EOSは、企業の業務サポートで使われることを目的としたスマートコントラクトを利用して、Dappをつくることに特化した仮想通貨です。主な特徴としては、イーサリアムなど他のDappがつくれるプラットフォームとは違って、
・1秒間に何百万件ものトランザクションの処理が可能
・使用料は無料
という特徴があります。

しかし現時点では、「決済機能が無い」「EOSのプラットフォーム内で利用するシチュエーションがほとんどない」ので、利用価値は今のところないとも言われています。
しかし、その潜在力は高く評価されており、2017年6月登場の比較的新しい通貨にもかかわらず、知名度は急上昇しています。とりわけ、開発陣に名の知れた優秀なメンバーが大勢いること、EOS自体の機能性が高いことなどは多くの識者が認めることです。こういった理由から、将来性が注目されています。

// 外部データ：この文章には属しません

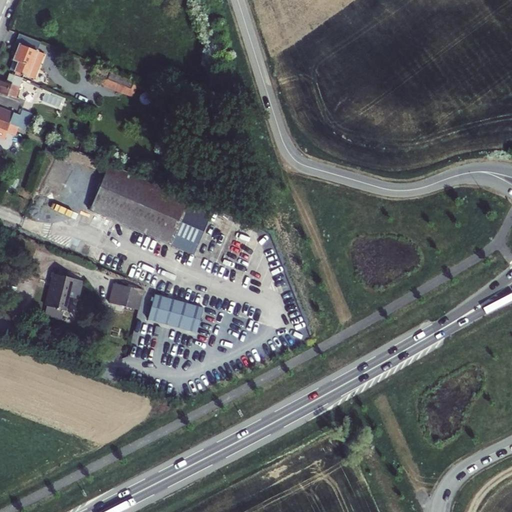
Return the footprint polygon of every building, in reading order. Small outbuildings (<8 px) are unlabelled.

EOSのコンセンサスアルゴリズムには、Liskでも用いられているDPoSが採用されています。DPoSは、簡単にいうと間接民主制を取り入れた仕組みで承認されるシステムです。EOSの場合、そのブロックチェーンに参加している人たちの中で投票が行われ、取引の承認者を誰にするかを最初に決めます。そして選ばれた承認者のみがブロックを生成することができる、という仕組みになっています。

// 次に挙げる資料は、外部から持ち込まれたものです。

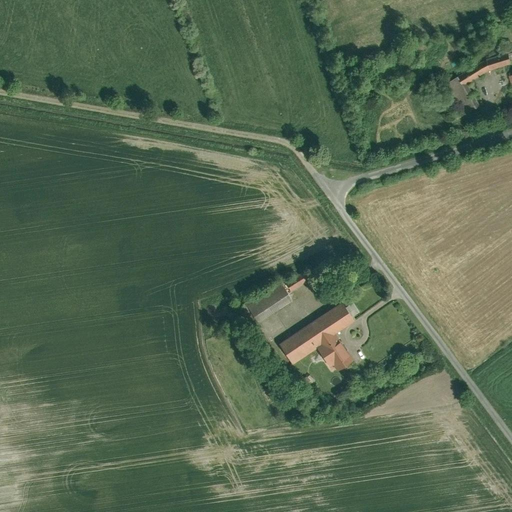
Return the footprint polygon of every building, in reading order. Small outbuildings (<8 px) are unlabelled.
[(458,74),(444,83),(464,115),(479,106),(465,84),(487,71),(510,64),(508,55),(480,63),(460,76),(458,74)] [(286,284),(290,291),(307,280),(303,273),(286,284)] [(282,285),(249,306),(259,322),(292,301),(282,285)] [(344,303),(280,344),(293,364),(318,348),(331,369),(334,367),(337,370),(352,360),(335,334),(355,321),(344,303)] [(354,303),(348,306),(355,316),(360,312),(354,303)] [(310,376),(307,380),(312,385),(316,381),(310,376)]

最初に述べた「企業の業務サポート」というのは、Dappを利用する際に手数料が全くかからないことが関係しています。企業みたいに取引回数が多い場合は、イーサリアムよりもEOSのアプリケーションを使う可能性が高くなると予想されます。


まとめ

最後に、今回はスマートコントラクト兄弟の比較ということで、
ETC、NEO、EOSの3つについて解説しました。

スマートコントラクトはこれ以外にもありますが、やはりそれぞれ特徴が異なっています。
もちろん自動販売機も素晴らしい仕組みなのですが、ブロックチェーンやIoT, AIなどの技術と掛け合わせることで、可能性が大きく広がっていくでしょう。